For years, I have been complaining that we need a good butcher shop in this area and now, not only do we have one but Hyde Farms Butcher Shop is only four miles away and they raise their own beef and pork. Now, I need to start supporting them to help them stay in business so I stopped in the other day and bought three nice, big beef shanks to braise.

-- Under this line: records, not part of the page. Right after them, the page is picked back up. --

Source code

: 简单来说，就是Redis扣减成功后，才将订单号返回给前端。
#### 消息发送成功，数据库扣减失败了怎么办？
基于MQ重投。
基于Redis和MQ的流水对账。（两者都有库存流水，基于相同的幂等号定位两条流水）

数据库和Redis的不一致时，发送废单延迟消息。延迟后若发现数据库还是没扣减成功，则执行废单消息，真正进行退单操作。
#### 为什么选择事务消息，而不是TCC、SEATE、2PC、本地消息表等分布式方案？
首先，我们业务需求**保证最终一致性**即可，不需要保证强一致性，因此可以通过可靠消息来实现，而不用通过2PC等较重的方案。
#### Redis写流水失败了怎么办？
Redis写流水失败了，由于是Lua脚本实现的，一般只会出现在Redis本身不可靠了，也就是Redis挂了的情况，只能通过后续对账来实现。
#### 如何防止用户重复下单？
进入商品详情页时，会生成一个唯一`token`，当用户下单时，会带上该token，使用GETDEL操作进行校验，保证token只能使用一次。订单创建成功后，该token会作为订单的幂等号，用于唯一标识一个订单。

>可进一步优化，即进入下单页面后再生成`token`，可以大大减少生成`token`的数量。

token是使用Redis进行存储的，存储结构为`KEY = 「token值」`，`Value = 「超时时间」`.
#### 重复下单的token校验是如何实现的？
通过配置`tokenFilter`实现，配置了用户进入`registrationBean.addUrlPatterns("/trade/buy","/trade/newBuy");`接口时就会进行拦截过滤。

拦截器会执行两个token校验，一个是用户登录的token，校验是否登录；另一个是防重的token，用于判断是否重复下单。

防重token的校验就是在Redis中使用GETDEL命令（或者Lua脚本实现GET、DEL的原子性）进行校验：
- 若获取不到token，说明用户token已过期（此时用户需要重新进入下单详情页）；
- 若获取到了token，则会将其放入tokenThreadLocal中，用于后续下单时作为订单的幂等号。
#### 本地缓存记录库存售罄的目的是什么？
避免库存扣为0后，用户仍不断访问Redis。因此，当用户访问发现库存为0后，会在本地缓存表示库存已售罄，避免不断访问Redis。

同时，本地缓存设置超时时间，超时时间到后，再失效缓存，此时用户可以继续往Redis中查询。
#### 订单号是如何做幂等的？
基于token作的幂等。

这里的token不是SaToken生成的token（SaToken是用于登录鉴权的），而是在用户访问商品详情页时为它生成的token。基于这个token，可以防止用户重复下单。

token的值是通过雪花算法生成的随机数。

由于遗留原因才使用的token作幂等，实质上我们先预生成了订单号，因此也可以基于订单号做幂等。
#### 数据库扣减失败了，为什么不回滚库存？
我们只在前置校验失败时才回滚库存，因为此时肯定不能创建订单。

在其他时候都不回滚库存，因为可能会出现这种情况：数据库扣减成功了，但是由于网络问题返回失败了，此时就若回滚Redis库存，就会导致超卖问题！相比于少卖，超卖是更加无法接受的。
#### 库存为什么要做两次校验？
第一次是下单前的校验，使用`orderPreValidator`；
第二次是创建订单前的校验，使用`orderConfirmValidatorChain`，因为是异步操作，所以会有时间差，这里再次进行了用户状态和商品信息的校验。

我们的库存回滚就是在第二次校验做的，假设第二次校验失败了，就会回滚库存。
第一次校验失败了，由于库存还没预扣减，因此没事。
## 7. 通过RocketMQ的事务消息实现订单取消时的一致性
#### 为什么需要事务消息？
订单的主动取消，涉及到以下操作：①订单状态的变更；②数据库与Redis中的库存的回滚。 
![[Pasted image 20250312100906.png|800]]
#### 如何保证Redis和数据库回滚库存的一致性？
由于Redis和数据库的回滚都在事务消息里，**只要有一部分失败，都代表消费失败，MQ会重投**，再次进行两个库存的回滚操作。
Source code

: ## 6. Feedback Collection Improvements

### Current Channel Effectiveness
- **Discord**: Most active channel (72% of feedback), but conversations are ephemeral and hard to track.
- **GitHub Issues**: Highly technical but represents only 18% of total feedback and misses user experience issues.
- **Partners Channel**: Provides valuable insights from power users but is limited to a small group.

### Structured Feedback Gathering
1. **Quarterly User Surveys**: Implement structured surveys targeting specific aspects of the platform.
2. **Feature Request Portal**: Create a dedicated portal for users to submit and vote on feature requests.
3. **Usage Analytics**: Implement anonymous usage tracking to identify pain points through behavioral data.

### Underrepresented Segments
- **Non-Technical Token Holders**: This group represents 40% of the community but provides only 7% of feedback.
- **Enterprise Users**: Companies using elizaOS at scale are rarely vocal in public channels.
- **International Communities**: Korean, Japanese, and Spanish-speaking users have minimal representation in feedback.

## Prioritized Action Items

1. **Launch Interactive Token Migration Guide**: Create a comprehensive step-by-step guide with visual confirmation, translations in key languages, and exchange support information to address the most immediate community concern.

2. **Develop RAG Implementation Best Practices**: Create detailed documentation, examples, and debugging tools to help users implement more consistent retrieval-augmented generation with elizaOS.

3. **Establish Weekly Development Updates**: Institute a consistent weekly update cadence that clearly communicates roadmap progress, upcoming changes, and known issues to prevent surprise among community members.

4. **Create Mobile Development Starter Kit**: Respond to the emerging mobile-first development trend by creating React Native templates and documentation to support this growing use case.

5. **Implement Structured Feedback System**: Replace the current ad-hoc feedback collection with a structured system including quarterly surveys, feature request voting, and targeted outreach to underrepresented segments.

This past Sunday, friend, Kathy, joined us for Sunday supper and cards and knowing that beef and beef stew are favorites of hers, we decided to turn the shanks into Osso Buco (or so I always thought). While looking for Osso Buco recipes, I discovered that this term applies to braised veal shanks and is a specialty of Italy’s Lombard Region – it translates as “bone with a hole”. So, we are having braised beef shanks using the recipe from Emeril Lagasse which I chose because it uses beef broth rather than tomatoes. I made several changes to the recipe but the original can be found by clicking on the link.
Braised Beef Shanks - Adapted from Emeril Lagasse
½ c. olive oil
Salt and black pepper
3 each beef shanks totaling 3¾ lbs.
½ c. flour
1 T. Emeril’s Essence
2 c. medium diced onions
1 c. medium diced celery
1 c. medium diced carrots
2 T. chopped garlic
3 bay leaves
2 T. chopped fresh thyme (I used 2t. dried)
1 c. red wine
1-2 qt beef stock (depends on pan and meat sizes)
4 large parsnips, (I
couldn’t find parsnips)
¼ c. parsley
Potatoes, for serving (new potatoes from the Mennonite market)
1. Trim shanks if needed and tie around them with butcher twine to help them stay together.
2. In a large Dutch oven, add the olive oil. Season the shanks with salt and pepper. Season the flour with Essence. Dredge the shanks in the seasoned flour, coating each side completely.
3. When the oil is hot, sear the shanks for 2 to 3 minutes on each side, or until very brown on all sides. Remove the shanks and set aside.
4. Add the onions to the pan and saute for 2 minutes. Season with salt and pepper.
5. Add the celery and carrots and continue to saute for 1 minute. Season with salt and pepper.
6. Stir in the garlic, bay leaves, and thyme. Cook for 1 minute. Deglaze the pan with the red wine, scraping the bottom and sides to loosen the browned particles. (Mine didn’t need deglazed but I added the wine anyway).
7. Add 1 qt. stock. Bring the liquid up to a boil and reduce to a simmer.
8. Add the shanks and enough more stock to bring it halfway up the shank sides.
9. Cover and continue to cook for about two hours (three hours for me), basting the shanks often and cook until the meat starts to fall of the bone.
We served the meat over plate-mashed potatoes – you know the ones you boil and mash on your plate with a fork like Mom usually served. My plated pic wasn’t any good but it was just the potatoes with meat and broth on top - the shanks were too big to serve anyone a whole one.
The beef was very good but it ended up taking three hours to cook so I was running late. Kathy oohed and aahed over it and she got the leftovers.
And for dessert, Kathy brought a delicious strawberry pie from her homegrown berries.
Have a great day and thanks for stopping by Almost Heaven South.